→ **The problem**: What is needed is an exact copy of every entry.

→ **Records shown**:
++++++++
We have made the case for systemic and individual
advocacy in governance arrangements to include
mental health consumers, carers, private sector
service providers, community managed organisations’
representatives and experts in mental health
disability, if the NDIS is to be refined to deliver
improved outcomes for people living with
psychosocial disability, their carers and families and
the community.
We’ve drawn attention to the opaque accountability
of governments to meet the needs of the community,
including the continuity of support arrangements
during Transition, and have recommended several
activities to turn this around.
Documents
++++++++
→ **Result below**:
We have made the case for systemic and individual
advocacy in governance arrangements to include
mental health consumers, carers, private sector
service providers, community managed organisations’
representatives and experts in mental health
disability, if the NDIS is to be refined to deliver
improved outcomes for people living with
psychosocial disability, their carers and families and
the community.
We’ve drawn attention to the opaque accountability
of governments to meet the needs of the community,
including the continuity of support arrangements
during Transition, and have recommended several
activities to turn this around.
Documents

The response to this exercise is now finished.